1°- ALORS QUE le juge doit en toutes circonstances, faire observer et observer lui-même le principe de la contradiction ; qu'en l'espèce, la société Le Rotabas et les cautions ne soutenaient pas que les conclusions reconventionnelles du 2 mai 2005 n'individualiseraient pas la créance au titre de laquelle le paiement d'une provision était demandée ; qu'en soulevant ce moyen d'office sans inviter les parties à s'en expliquer, la Cour d'appel a violé l'article 16 du code de procédure civile ;
2°- ALORS QUE le juge a l'obligation de ne pas dénaturer les écrits qui lui sont soumis ; que dans ses conclusions du 2 mai 2005, la Sofiag précisait expressément (p. 4 et 5) qu'elle avait consenti à la société Le Rotabas un prêt n° 0316801 de 1.892.000 euros par acte authentique du 29 juin 1982 et que la société Rotabas « reste toujours redevable de la somme de 325.359,88 euros pour le prêt n° [...] » ; qu'elle demandait en conséquence dans le dispositif de ces conclusions, le paiement d'une somme de 325.559,88 euros à titre de provision sur le montant définitif de sa créance, laquelle était ainsi clairement individualisée comme étant la créance issue du prêt n° [...] consenti par acte notarié du 29 juin 1982 ; qu'en énonçant que la Sofiag n'aurait pas individualisé dans ces conclusions, la créance dont elle entendait interrompre la prescription, la Cour d'appel les a dénaturées en violation du principe susvisé ;
3°- ALORS QUE les conclusions du 2 mai 2005 par lesquelles la Sofiag demandait la condamnation de la société Rotabas à lui payer une provision de 325.559,88 euros sur le montant définitif de sa créance résultant du contrat de prêt notarié n° 0316801 du 29 juin 1982 constituaient une demande en justice de nature à interrompre avant le 29 avril 2012, la prescription de la créance constatée par l'acte authentique du 29 avril 1982 ; qu'en décidant le contraire, la Cour d'appel a violé l'article 2241 du code civil.

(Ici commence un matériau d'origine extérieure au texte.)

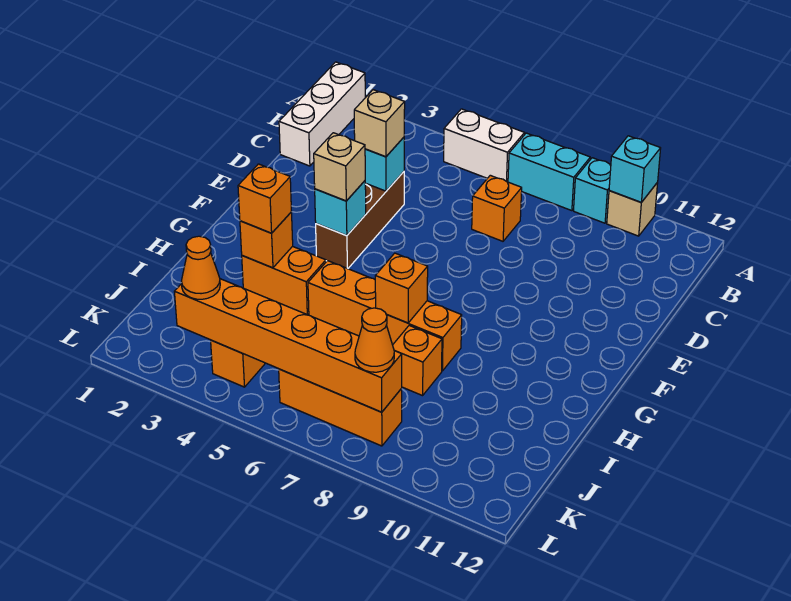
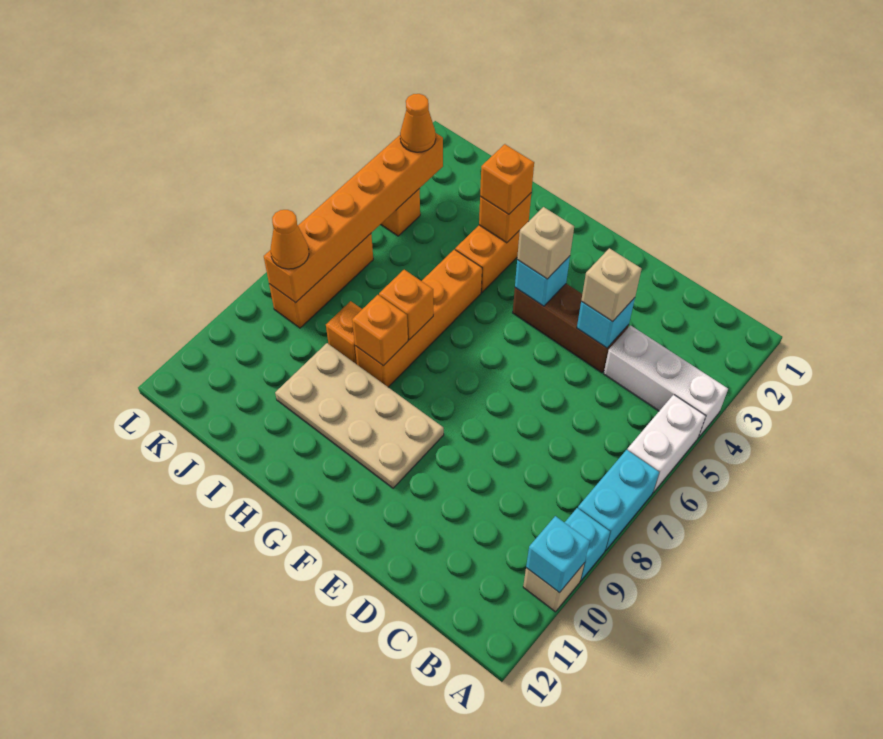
white brick A1:C1 level 1 -> white brick A4:C4 level 1
orange brick C7 level 1 -> orange brick H8 level 2
none -> tan plate F9:I10 level 1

SECOND MOYEN DE CASSATION :
IL EST FAIT GRIEF à l'arrêt attaqué d'avoir confirmé le jugement déféré en toute ses dispositions et partant d'avoir condamné la Sofiag à payer à la société Le Rorabas et ses cautions, la somme de 1000 euros en réparation de la procédure abusive subie ;
AUX MOTIFS QUE la société Le Rotabas et les consorts K...-S... sollicitent l'octroi de dommages-intérêts pour procédure abusive sans démontrer le caractère malveillant de la procédure engagée par la Sofiag, qui excéderait le droit de chacun de faire valoir ses droit en justice ;
ALORS QUE la contradiction entre les motifs et le dispositif équivaut à un défaut de motif ; qu'en condamnant la Sofiag à payer une indemnité au titre d'une procédure abusive après avoir exclu dans ses motifs le caractère abusif de la procédure engagée, la Cour d'appel a violé l'article 455 du code de procédure civile.